⬤ US inflation kept cooling in November, with several key measures that ignore extreme price movements falling to their lowest levels since 2021. Cleveland Fed data reveals that median CPI, trimmed-mean CPI, and core CPI all hit multi-year lows. The numbers show a widespread slowdown in price increases, confirming that inflation has backed off significantly from its post-pandemic highs.
⬤ The data paints an encouraging picture: median CPI dropped to 3.07% year-over-year in November—the lowest it's been since September 2021. The 16% trimmed-mean CPI fell to 2.90%, matching levels last seen in May 2021. Core CPI, which strips out volatile food and energy costs, came in at 2.63%—the weakest reading since March 2021. These indicators are specifically designed to cut through the noise and show what's really happening with persistent inflation trends.
These measures are designed to provide a clearer picture of persistent inflation trends by reducing the influence of short-term volatility.

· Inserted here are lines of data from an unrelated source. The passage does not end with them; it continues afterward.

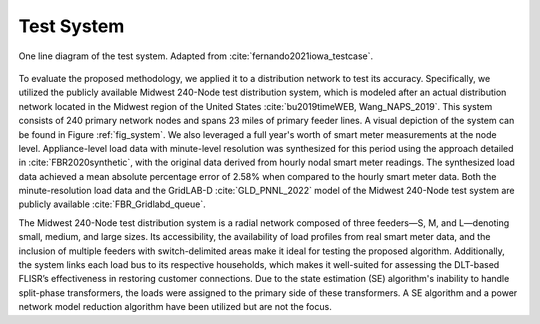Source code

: .. _`sec:testsystem`:



Test System
===========


.. _fig_system:

.. figure:: testsystem.png
    :scale: 15 %
    :align: center

    One line diagram of the test system. Adapted from :cite:`fernando2021iowa_testcase`.

To evaluate the proposed methodology, we applied it to a distribution network to test its accuracy. Specifically, we utilized the publicly available Midwest 240-Node test distribution system, which is modeled after an actual distribution network located in the Midwest region of the United States :cite:`bu2019timeWEB, Wang_NAPS_2019`. This system consists of 240 primary network nodes and spans 23 miles of primary feeder lines. A visual depiction of the system can be found in Figure :ref:`fig_system`. We also leveraged a full year's worth of smart meter measurements at the node level. Appliance-level load data with minute-level resolution was synthesized for this period using the approach detailed in :cite:`FBR2020synthetic`, with the original data derived from hourly nodal smart meter readings. The synthesized load data achieved a mean absolute percentage error of 2.58% when compared to the hourly smart meter data. Both the minute-resolution load data and the GridLAB-D :cite:`GLD_PNNL_2022` model of the Midwest 240-Node test system are publicly available :cite:`FBR_Gridlabd_queue`. 

The Midwest 240-Node test distribution system is a radial network composed of three feeders—S, M, and L—denoting small, medium, and large sizes. Its accessibility, the availability of load profiles from real smart meter data, and the inclusion of multiple feeders with switch-delimited areas make it ideal for testing the proposed algorithm. Additionally, the system links each load bus to its respective households, which makes it well-suited for assessing the DLT-based FLISR’s effectiveness in restoring customer connections. Due to the state estimation (SE) algorithm's inability to handle split-phase transformers, the loads were assigned to the primary side of these transformers. A SE algorithm and a power network model reduction algorithm have been utilized but are not the focus.

.. bibliography:: references.bib
   :style: unsrt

⬤ Looking at the bigger picture, inflation spiked hard during 2021 and 2022 before starting a steady decline through 2023 and 2024 into this year. While headline CPI bounced around more dramatically, the median and trimmed-mean measures show a much smoother downward trend. The fact that they're all moving together toward pre-surge levels suggests inflation is easing across the board—not just in a few categories.
⬤ For financial markets, this matters a lot. Policymakers and investors pay close attention to these outlier-adjusted inflation metrics when they're trying to gauge underlying price stability. When median CPI and trimmed-mean CPI keep falling like this, it shapes expectations about where interest rates might be headed and what the Fed might do next. Now that these measures are approaching levels we haven't seen since before the inflation surge began, the big question is whether this cooling trend will stick around.